I shuffle through my memory, though the problem is that I no longer know everyone I know. I often feel that I do nothing except meet people; it is fully possible I spoke to someone for fifteen minutes at an event, that I even sat next to him or her for the duration of a meal and we had a pleasant conversation, and that I have no recollection of it. At functions, a person might say, “I treasure the picture I had taken with you at our annual banquet last spring” or “My wife and I often talk about meeting you at the Republican Convention in ’96,” and I nod in a friendly fashion. Sometimes these hints prod my brain—I have seen this person before—but I never would have made the realization on my own, and I could sooner levitate right there on the spot than tell you his or her name. I say, “I don’t remember a Norene Davis, but it’s possible.”
Hank clears his throat. “She’s alleging you had an abortion in October of ’63.”
I gasp; I hear the intake of breath before I realize it was mine. Expect the unexpected is an apt if clichéd guideline for life in the White House, but I did not expect this. I half expected it once, back when Charlie first ran for governor, and then again when he ran for president, and I worried about the damage it would do to Charlie’s candidacy more than the violation of my own privacy, though I would not have relished either. But what could have happened didn’t, and it seemed that the revelation’s potency could only dwindle. If I was going to be exposed—if Dena Janaszewski, or whatever name she went by now, was going to sell me out—it would have happened already. Thus I shelved this particular worry; there are always more than enough to choose from.

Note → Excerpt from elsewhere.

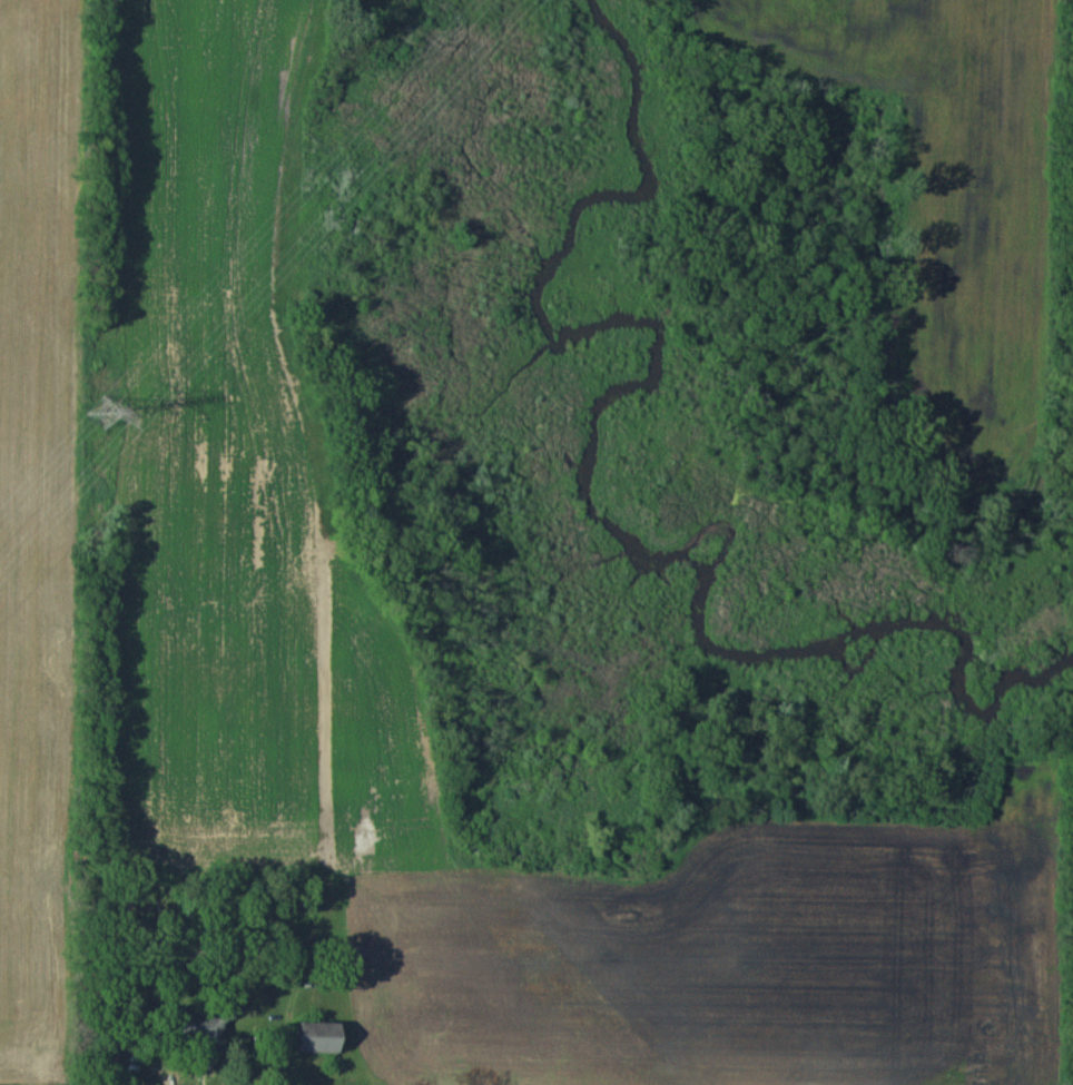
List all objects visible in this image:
power tower: (97, 411)
building: (312, 1036)
building: (201, 1056)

“Can you think of any reason Ms. Davis would make that
claim?” Hank asks, and his tone is deliberately empty. No one else in the car reacts, not Cal, who sits in the front passenger seat, nor the other Secret Service agent, Walter, who’s driving. (Cal, who is currently my lead agent, played football at ASU; Walter is the father of twins—because they know far too much about us, both Charlie and I have made an effort to get to know our agents, and Charlie has personally shown the Oval Office to many of their family members.) I can see only the back of Walter’s head and some of Cal’s profile, but I’m confident both that they’re listening and that they’ll say nothing during this car ride, nothing when we’re back at the White House; they almost never speak first unless it’s an issue of safety. In crowds, I sometimes hear one beside me, having floated up without my noticing, murmuring, “Veer left,” or “Hold up, ma’am.” For men generally weighing over two hundred and fifty pounds, they are remarkably graceful.

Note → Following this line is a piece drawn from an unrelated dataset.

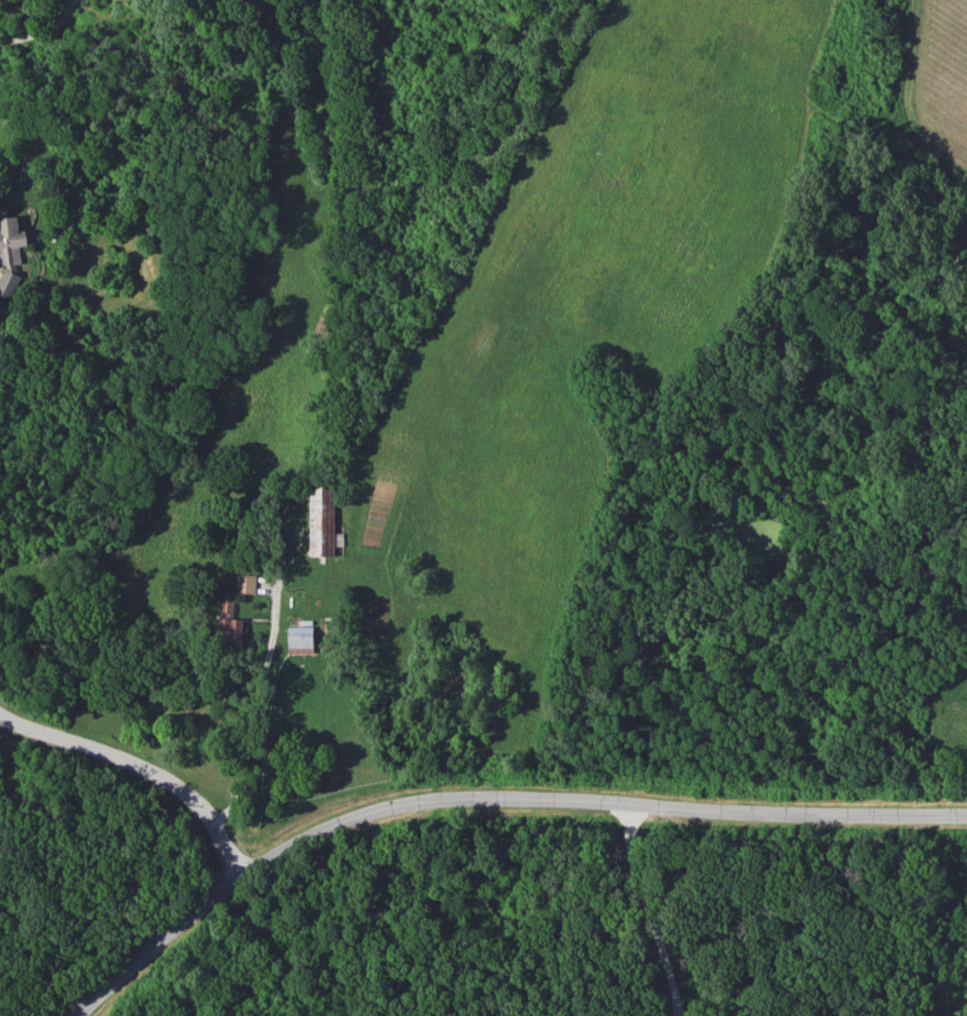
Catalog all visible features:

To Hank, I say, “Are you sure this woman’s name is Norene Davis?”
Hank removes a BlackBerry from the inner pocket of his blazer and reads from the screen. “Age thirty-six, current address 5147 Manchester Street in Cicero, Illinois, although we have reason to believe she’s no longer living there. Divorced, no kids, employed as a home health aide by a rinky-dink-sounding organization called Glenview Health Service.”
“Is it possible she used to go by a different name?”
“Anything’s possible. My impression is she’s fronting for someone, but the question is who. While our tireless investigators figure that out, I wanted to check with you. Now, here’s where the plot thickens: This gal isn’t interested in blackmail, at least not in the conventional sense. Instead, she’s threatening to go public unless you speak out against Ingrid Sanchez as a Supreme Court nominee.”